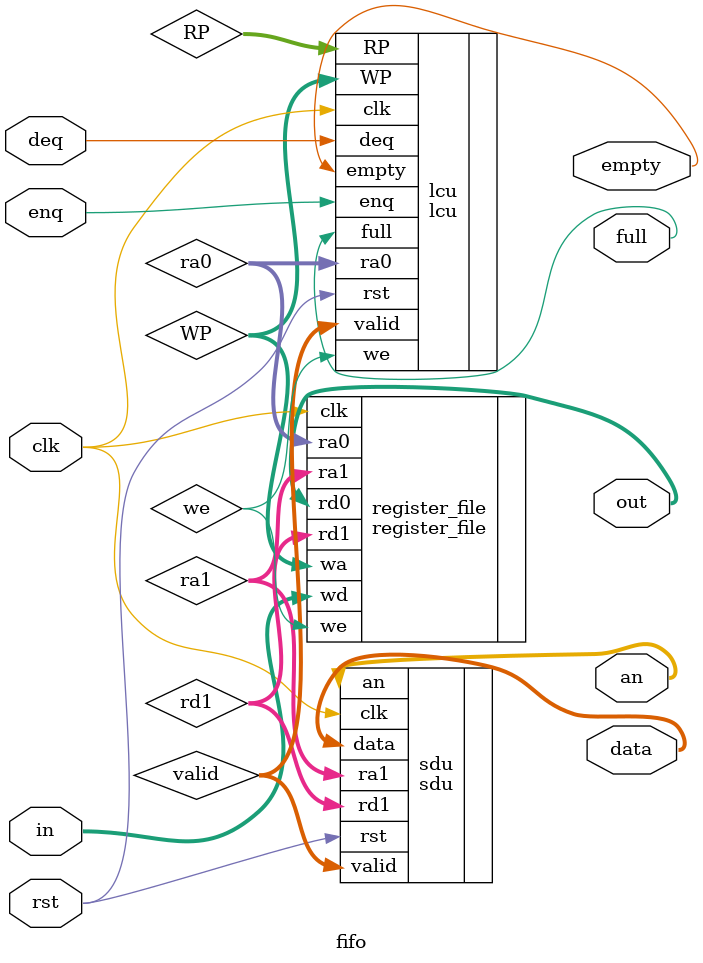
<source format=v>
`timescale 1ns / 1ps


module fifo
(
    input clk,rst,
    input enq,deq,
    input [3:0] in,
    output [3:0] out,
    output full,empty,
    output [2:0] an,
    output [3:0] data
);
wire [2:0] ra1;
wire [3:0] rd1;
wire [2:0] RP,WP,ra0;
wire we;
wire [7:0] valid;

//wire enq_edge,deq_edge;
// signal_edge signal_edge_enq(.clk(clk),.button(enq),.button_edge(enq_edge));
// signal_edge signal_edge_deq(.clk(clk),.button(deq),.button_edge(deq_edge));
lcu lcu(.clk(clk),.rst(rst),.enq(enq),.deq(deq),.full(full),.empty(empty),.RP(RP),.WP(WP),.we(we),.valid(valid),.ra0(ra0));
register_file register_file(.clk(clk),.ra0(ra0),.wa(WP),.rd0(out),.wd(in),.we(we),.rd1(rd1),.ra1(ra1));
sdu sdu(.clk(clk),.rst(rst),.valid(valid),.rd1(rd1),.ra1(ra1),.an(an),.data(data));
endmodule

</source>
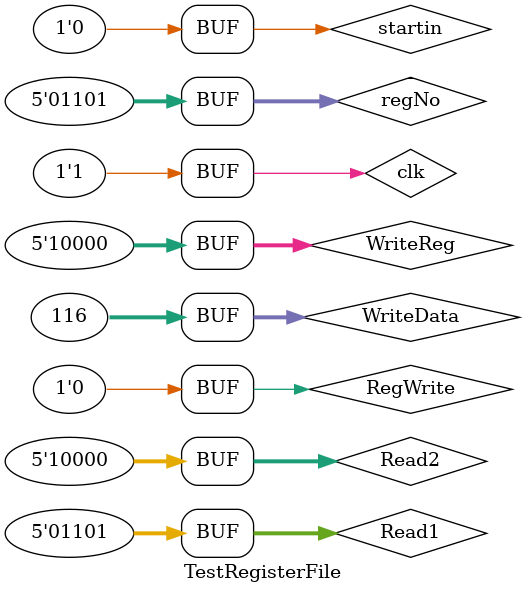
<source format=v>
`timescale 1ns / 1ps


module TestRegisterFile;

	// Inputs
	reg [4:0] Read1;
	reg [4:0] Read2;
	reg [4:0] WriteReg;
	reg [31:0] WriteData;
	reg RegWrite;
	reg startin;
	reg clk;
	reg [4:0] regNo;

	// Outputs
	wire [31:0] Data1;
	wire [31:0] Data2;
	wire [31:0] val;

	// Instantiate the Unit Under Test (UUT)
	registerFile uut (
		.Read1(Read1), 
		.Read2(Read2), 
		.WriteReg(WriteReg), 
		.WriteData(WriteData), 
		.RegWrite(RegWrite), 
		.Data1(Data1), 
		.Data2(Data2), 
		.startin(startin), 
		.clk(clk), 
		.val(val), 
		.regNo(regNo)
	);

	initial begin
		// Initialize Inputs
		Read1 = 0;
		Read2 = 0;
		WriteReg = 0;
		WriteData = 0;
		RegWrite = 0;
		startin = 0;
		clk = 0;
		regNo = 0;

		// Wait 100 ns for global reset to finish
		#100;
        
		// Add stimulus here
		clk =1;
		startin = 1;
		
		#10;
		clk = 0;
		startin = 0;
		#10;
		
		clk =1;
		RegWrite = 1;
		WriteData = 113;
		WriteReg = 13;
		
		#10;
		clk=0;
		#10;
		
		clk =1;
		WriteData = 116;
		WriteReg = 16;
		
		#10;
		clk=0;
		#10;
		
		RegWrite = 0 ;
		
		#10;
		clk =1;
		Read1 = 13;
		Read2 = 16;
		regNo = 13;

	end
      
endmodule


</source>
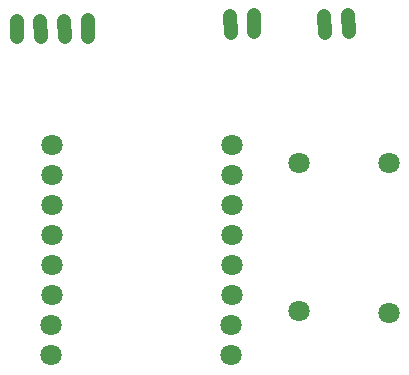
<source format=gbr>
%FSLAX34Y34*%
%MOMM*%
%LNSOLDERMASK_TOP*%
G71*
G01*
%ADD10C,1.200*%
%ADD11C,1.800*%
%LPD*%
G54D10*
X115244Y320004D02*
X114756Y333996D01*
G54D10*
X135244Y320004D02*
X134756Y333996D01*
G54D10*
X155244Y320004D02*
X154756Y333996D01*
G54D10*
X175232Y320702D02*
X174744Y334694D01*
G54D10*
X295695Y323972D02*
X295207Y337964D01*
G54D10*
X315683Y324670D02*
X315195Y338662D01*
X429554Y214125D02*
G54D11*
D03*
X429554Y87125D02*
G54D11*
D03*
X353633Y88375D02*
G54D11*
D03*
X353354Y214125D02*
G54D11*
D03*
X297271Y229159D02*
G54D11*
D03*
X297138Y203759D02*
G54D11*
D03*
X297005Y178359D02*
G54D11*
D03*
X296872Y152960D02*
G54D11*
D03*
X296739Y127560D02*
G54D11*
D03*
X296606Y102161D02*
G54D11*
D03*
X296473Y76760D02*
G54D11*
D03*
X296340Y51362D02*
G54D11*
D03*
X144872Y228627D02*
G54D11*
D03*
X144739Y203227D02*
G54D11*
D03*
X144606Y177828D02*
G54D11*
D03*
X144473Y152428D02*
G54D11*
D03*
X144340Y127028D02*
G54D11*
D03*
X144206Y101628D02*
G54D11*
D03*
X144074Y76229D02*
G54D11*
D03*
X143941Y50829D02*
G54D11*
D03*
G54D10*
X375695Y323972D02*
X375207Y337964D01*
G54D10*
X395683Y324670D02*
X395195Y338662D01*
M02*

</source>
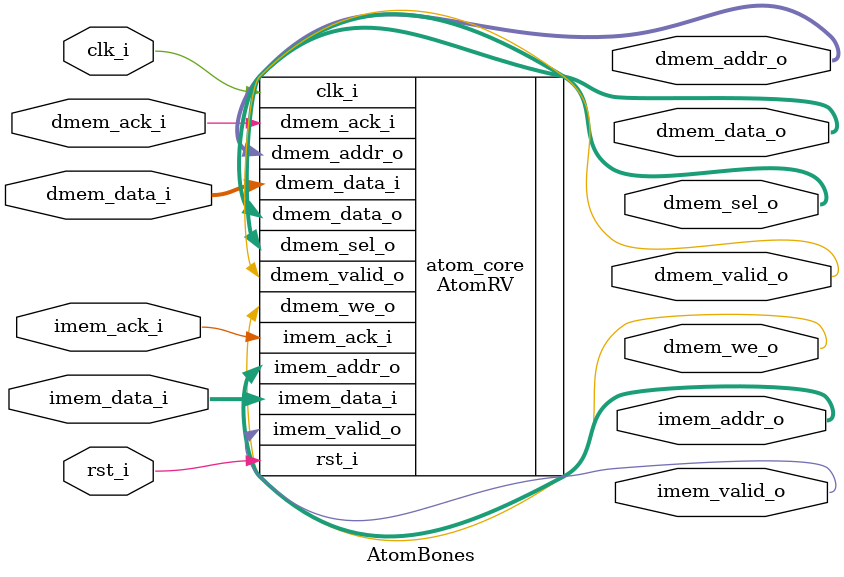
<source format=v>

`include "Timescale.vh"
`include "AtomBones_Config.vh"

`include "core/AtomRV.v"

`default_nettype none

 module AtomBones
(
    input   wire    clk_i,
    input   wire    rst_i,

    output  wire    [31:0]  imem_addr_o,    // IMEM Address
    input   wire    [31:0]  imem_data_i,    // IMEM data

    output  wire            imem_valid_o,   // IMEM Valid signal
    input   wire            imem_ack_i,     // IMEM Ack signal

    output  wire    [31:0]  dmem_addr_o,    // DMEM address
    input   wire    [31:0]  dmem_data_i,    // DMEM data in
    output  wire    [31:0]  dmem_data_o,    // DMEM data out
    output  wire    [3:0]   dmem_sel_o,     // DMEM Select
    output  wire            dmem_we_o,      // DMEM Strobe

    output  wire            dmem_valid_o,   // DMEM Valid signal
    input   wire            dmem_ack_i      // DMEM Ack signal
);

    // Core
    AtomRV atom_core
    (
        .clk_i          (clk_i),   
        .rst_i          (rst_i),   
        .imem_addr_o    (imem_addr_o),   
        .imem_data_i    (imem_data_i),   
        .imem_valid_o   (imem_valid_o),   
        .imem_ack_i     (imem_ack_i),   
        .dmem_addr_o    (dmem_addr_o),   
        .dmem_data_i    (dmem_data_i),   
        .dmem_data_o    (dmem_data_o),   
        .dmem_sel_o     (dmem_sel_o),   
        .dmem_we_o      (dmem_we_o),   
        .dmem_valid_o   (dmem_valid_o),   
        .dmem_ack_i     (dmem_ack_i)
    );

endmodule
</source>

• _AIM OF THE TASK_
Within the material above, extract exactly the lines that start at the line containing "wire [31:0] Data2;" and stop after the line containing "Read2 = 16;", and only those.

• _RESULT_
	wire [31:0] Data2;
	wire [31:0] val;

	// Instantiate the Unit Under Test (UUT)
	registerFile uut (
		.Read1(Read1), 
		.Read2(Read2), 
		.WriteReg(WriteReg), 
		.WriteData(WriteData), 
		.RegWrite(RegWrite), 
		.Data1(Data1), 
		.Data2(Data2), 
		.startin(startin), 
		.clk(clk), 
		.val(val), 
		.regNo(regNo)
	);

	initial begin
		// Initialize Inputs
		Read1 = 0;
		Read2 = 0;
		WriteReg = 0;
		WriteData = 0;
		RegWrite = 0;
		startin = 0;
		clk = 0;
		regNo = 0;

		// Wait 100 ns for global reset to finish
		#100;
        
		// Add stimulus here
		clk =1;
		startin = 1;
		
		#10;
		clk = 0;
		startin = 0;
		#10;
		
		clk =1;
		RegWrite = 1;
		WriteData = 113;
		WriteReg = 13;
		
		#10;
		clk=0;
		#10;
		
		clk =1;
		WriteData = 116;
		WriteReg = 16;
		
		#10;
		clk=0;
		#10;
		
		RegWrite = 0 ;
		
		#10;
		clk =1;
		Read1 = 13;
		Read2 = 16;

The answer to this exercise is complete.